Total aerosol mass was collected on prebaked (at 650 ∘C) quartz fibre filters (47 mm diameter, Tissuquartz 2500 QAT-UP, Pall Life Sciences) using a stainless steel 47 mm in-line filter holder (Pall Life Sciences). The gas phase species were removed using a custom-built 1 m long denuder packed with activated charcoal (NORIT^® ROW 0.8 SUPRA, Sigma-Aldrich). The denuder was purged using clean air for at least 12 h prior to experiments. The sampling was performed at flow rate of 18–30 L min-1 for 1–2 h depending on the SOA concentration in the chamber. To maintain constant pressure in the CESAM chamber, synthetic air was added during aerosol sample collection. A series of chamber blanks were collected by drawing clean air containing aerosol seed that was exposed to ozone, H2O2 and UV irradiation from the smog chamber. Aerosol samples were immediately placed into prewashed glass vials and stored in the freezer until analysis.

Depending on the aerosol loading of the filter samples, which varied between 50 and 150 µg per filter, a part of the quartz fibre filter (5–20 cm2) was extracted three times with 5 mL of methanol (Optima TM grade, Fisher Scientific) under ultrasonic agitation in slurry ice for 30 min. The extracts were combined, filtered through a Teflon filter (0.2 µm, ISO-DiscTM Supelco), and reduced by volume to approximately 50–200 µL under a gentle stream of nitrogen. The sample was split into two parts for direct infusion and LC/MS analyzes. The concentration of SOA extracts for direct infusion analysis was adjusted to the same level of approximately 0.25 µg organic carbon µL-1. The LC/MS portion was further evaporated to 20 µL and diluted by 0.1 % aqueous solution of formic acid to 100 µL.

Bateman et al. (2008) observed facile formation of hemiacetals in reaction of SOA carbonyls with methanol and slow formation of esters in reaction of SOA carboxylic acids with methanol. Although the detailed evaluation of the differences between the two solvents was not performed in this study, a preliminary comparison of the mass spectra for both methanol and acetonitrile extracts of several boreal forest samples did not show any major differences that could be attributed to methylesters of carboxylic acids.

The final extracts were analyzed as described in Kourtchev et al. (2013) using a high-resolution LTQ Orbitrap Velos mass spectrometer (Thermo Fisher, Bremen, Germany) equipped with electrospray ionization (ESI) and a TriVersa Nanomate robotic nanoflow chip-based ESI (Advion Biosciences, Ithaca NY, USA) source.

Short task: Continue the excerpt on collecting and analyzing secondary organic aerosol samples, starting after its final sentence.

Stored data:
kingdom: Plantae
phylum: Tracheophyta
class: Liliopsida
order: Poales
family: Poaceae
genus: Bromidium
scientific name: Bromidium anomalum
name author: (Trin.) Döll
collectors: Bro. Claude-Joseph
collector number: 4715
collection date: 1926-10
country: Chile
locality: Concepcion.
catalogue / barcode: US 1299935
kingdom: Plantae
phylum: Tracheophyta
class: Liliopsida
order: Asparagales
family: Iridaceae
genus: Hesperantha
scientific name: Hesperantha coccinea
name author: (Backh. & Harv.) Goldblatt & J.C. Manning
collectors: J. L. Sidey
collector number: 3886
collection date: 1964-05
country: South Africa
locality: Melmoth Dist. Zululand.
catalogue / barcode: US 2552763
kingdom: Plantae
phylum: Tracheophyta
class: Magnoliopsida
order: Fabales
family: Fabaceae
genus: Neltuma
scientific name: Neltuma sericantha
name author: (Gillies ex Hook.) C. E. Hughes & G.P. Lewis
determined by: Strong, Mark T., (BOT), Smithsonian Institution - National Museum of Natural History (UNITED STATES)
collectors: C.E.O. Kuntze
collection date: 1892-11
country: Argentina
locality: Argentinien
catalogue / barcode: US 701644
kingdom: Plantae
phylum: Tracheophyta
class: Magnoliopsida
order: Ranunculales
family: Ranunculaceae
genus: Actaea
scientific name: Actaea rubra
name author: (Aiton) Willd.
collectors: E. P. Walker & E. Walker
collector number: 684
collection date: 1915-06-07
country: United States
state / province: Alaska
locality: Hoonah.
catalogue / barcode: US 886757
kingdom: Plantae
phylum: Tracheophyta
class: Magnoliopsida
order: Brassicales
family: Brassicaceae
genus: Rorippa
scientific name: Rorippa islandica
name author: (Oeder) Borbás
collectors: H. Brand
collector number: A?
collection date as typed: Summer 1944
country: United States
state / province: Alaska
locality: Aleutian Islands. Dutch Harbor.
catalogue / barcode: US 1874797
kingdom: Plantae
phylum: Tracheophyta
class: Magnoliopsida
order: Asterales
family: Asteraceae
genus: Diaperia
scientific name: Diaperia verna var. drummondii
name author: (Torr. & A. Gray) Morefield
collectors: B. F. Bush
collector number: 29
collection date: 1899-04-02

Expected output:
The Orbitrap MS was calibrated using an Ultramark 1621 solution (Sigma-Aldrich, UK). The mass accuracy of the instrument was routinely checked before the analysis and was below 1 ppm. The instrument mass resolution was 100 000 at m/z 400. A mixture of camphor sulfonic acid (20 ng µL-1), glutaric acid (30 ng µL-1), and cis-pinonic acid (30 ng µL-1) in methanol and Ultramark 1621 solution were used to optimize the ion transmission settings.

The direct infusion nanoESI parameters were as follows: the ionization voltage and back pressure were set at -1.4 kV and 0.8 psi, respectively. The inlet temperature was 200 ∘C. The sample flow rate was approximately 200–300 nL min-1. The negative ionization mass spectra were collected in three replicates at ranges m/z 100–650 and m/z 150–900 and processed using Xcalibur 2.1 software (Thermo Scientific).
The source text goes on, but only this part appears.